TEXTO PARA LEITURA =
========

HOS/BOS - Hospital Oftalmológico de Sorocaba - Banco de Olhos (SP) — Prova 2023
Com o reconhecimento de que a tensão no reparo das hérnias inguinais é a principal causa de recidiva, as práticas atuais no tratamento dessa doença empregam o reparo livre de tensão. O nome dessa técnica amplamente difundida é técnica de
Reparo de hérnia inguinal livre de tensão → Técnica de Lichtenstein com tela.
A técnica de Lichtenstein é o padrão-ouro para o reparo de hérnias inguinais devido ao uso de tela protética, que distribui a tensão e reduz significativamente a taxa de recidiva em comparação com as técnicas de reparo tecidual.

========

CONTEÚDO DA LISTAGEM =

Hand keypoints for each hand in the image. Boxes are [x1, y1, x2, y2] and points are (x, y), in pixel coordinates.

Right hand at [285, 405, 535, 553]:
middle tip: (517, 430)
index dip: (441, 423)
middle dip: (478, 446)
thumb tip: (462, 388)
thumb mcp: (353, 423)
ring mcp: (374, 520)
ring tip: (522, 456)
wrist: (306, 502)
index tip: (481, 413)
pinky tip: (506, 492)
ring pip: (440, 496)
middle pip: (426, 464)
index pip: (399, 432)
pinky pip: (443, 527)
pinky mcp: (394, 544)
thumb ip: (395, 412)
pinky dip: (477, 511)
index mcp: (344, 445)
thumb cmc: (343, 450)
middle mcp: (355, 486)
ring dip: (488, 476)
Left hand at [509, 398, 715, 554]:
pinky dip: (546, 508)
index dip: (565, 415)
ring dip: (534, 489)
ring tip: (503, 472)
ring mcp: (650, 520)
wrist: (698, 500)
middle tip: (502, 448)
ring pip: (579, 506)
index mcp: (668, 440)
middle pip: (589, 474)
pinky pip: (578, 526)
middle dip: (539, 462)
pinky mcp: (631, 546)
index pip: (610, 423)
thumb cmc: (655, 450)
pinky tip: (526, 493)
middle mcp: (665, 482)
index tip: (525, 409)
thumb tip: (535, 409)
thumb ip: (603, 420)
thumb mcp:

========

INSTRUÇÕES =
Responda com base no texto sobre hérnia inguinal:
1. Qual é a principal causa de recidiva no reparo das hérnias inguinais?
2. Qual técnica com tela faz o reparo livre de tensão?
3. Com quais técnicas a técnica de Lichtenstein é comparada quanto à taxa de recidiva?
A listagem vem de outra fonte, não do texto sobre hérnia inguinal.

RESULTADO =
1. A tensão no reparo.
2. A técnica de Lichtenstein.
3. Com as técnicas de reparo tecidual.